1 Absorption kinetics of Climbazole
As shown in Figure 1, the concentration of Climbazole in the fish reaches the maximum at the 72th hour of the absorption period (i.e. the 3rd day); the concentration of Climbazole in the fish body remains the same at the end of the 72h~168h exposure period of the absorption period (i.e. the 7th day). Stablize. The stable concentrations of campanolain in gills and liver, bile and plasma were 2.91 and 33.7ng/g, 4.84 and 2.58ng/mL, respectively. According to the curve nonlinear fitting results, the absorption kinetics of Campanola in fish gills, liver, bile and plasma all conform to the pseudo-first-order kinetic equation, and the correlation coefficients r2 of the equation fitting results are 0.75, 0.83, 0.90 and 0.96. Comparison shows that: Climbazole has the highest ku in the liver, an order of magnitude higher than the ku in the gills, 2 times and 5 times higher than the bile and plasma, respectively, indicating that compared with other parts, the liver of tilapia is more likely to absorb clambazole. Previous studies have pointed out that the concentration and absorption rate of hydroxyazepam, methocarbamol, and tetrabromobisphenol A in the fish liver are also higher than those in the brain, bile, gills, and muscles in the water body, which may be due to the liver as a detoxification organ. , more easily absorb exogenous pollutants.

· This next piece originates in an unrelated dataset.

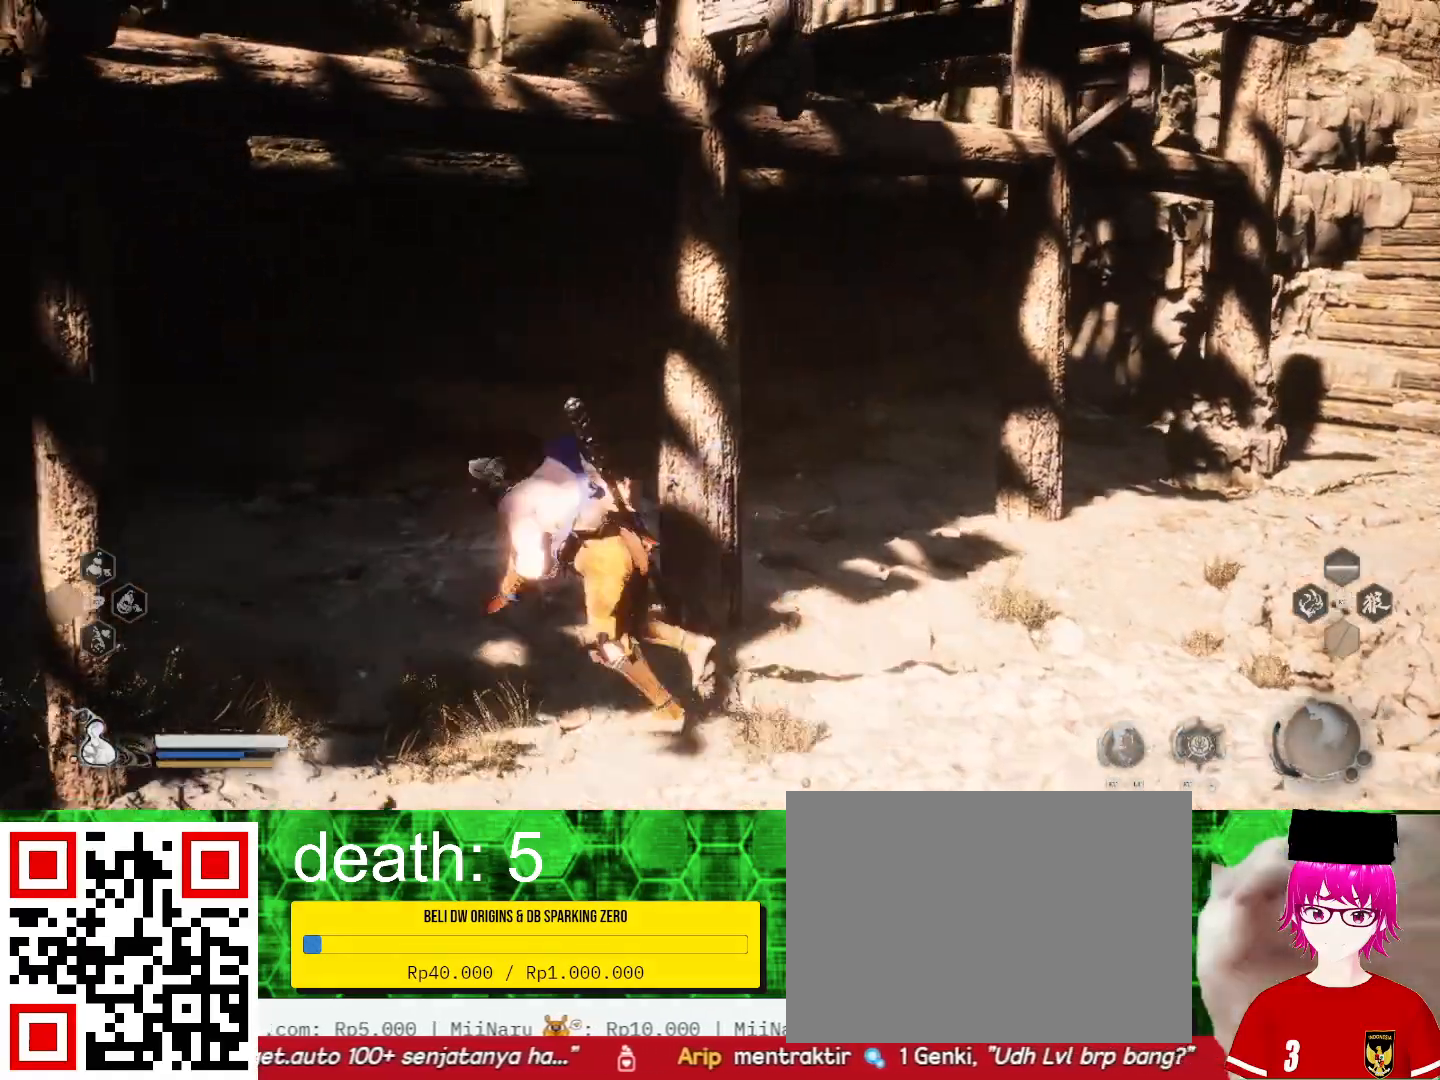
{"buttons": [], "left_stick": "up", "right_stick": "right", "events": [[67, "left_stick", "up"], [267, "right_stick", "right"]]}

2 Clearance kinetics of Climbazole
As shown in Figure 1, at the 72th hour of the washout period (i.e. the 3rd day), the concentration of Campanuin in the fish reached the lowest value; at the end of the experiment at 72h~168h of the washout period (i.e. the 7th day), the concentration of Campanile in the fish body remained Stable. The stable concentrations of Campanola in gills, liver, bile, and plasma are 0.10ng/g (<MQLs), 1.28ng/g, 0.26ng/mL (<MQLs) and 0.05ng/mL (<MQLs), respectively. After the 3-day clearance period, the residual amount of Climbazole in tilapia was relatively low. According to the nonlinear fitting results of the curve, the clearance kinetics of Climbazole in the gills, liver, bile and plasma of the fish all conformed to the pseudo-first-order kinetics equation, and the correlation coefficients r2 of the equation fitting results are 0.97, 0.98, 0.77 and 0.98, respectively. The kinetic equations of the clearance of Campanola in tilapia are shown in Table 3. Through the equation parameters, the kinetic constants ke of the clearance of Campanola in the gills, liver, bile and plasma of Tilapia are 0.033, 0.029, 0.082 and 0.060 respectively. h-1; according to the ke value, the half-life t1/2 of Campanola in tilapia gills, liver, bile and plasma can be calculated to be 21.1, 23.9, 8.51 and 11.6h respectively. t1/2 is the smallest, and t1/2 in gills and liver is 2-fold and 3-fold higher than that in bile, respectively. Compared with other parts, the metabolism rate of campanolain in bile is faster, indicating that enterohepatic circulation in bile is an important metabolic pathway for fish to excrete Climbazole.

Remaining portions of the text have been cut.